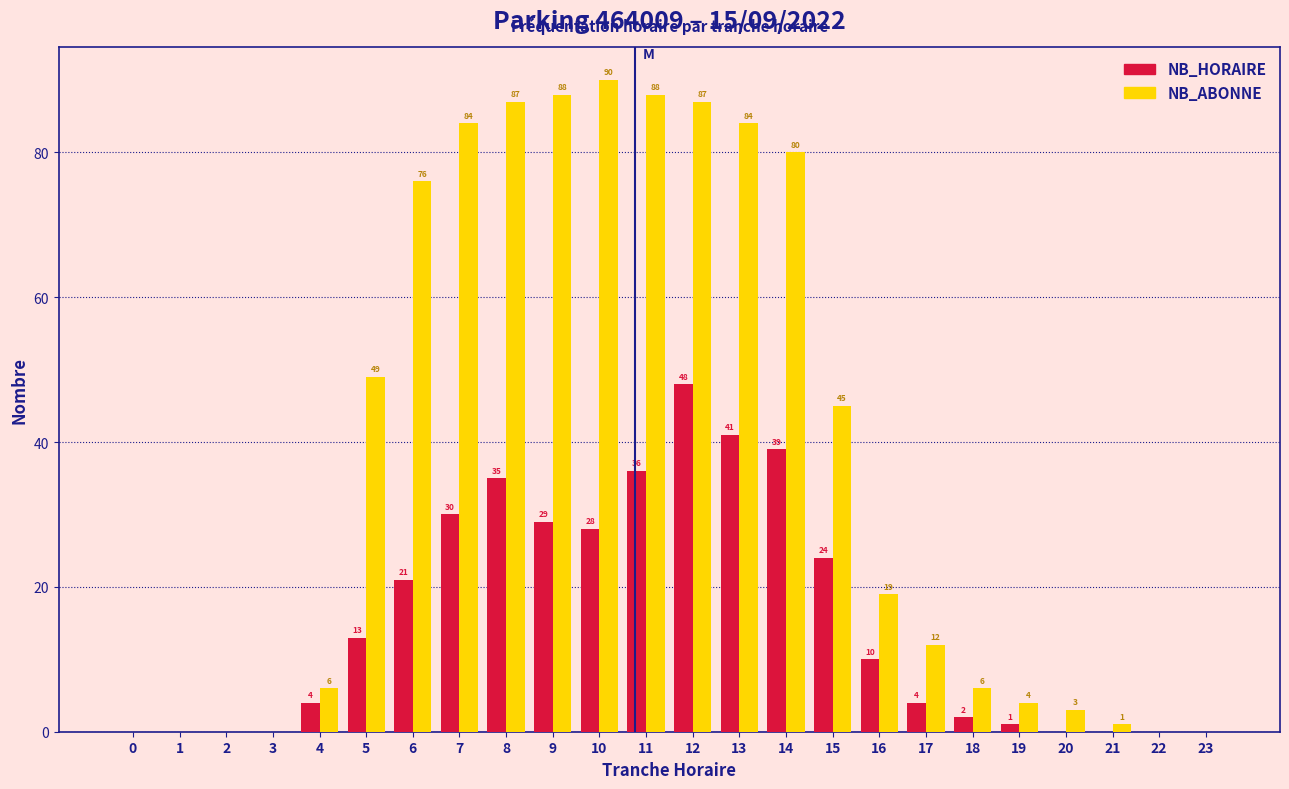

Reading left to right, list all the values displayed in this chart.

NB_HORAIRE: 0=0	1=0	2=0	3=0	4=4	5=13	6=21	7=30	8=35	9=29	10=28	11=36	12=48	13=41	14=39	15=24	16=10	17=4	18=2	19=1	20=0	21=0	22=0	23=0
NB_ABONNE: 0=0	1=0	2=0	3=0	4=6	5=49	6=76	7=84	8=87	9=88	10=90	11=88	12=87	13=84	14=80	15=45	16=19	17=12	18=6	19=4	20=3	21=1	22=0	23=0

--

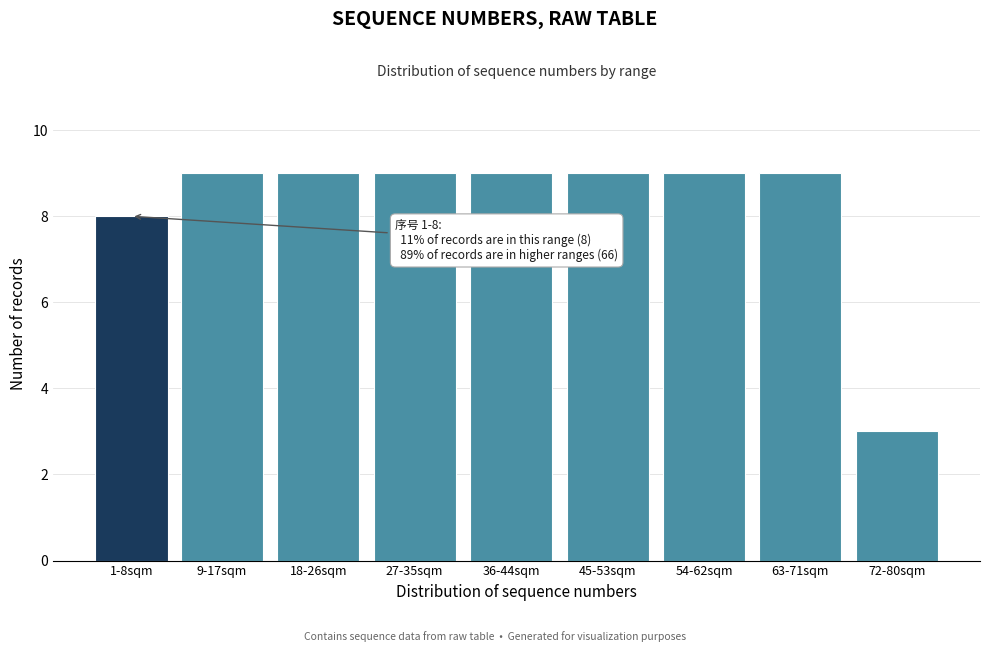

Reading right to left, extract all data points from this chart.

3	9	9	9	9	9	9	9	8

» Exercise:
Locate every line in the material above that contains the string "right" and copy each of those lines. Case counts.

» Completed task:
Reading left to right, list all the values displayed in this chart.
Reading right to left, extract all data points from this chart.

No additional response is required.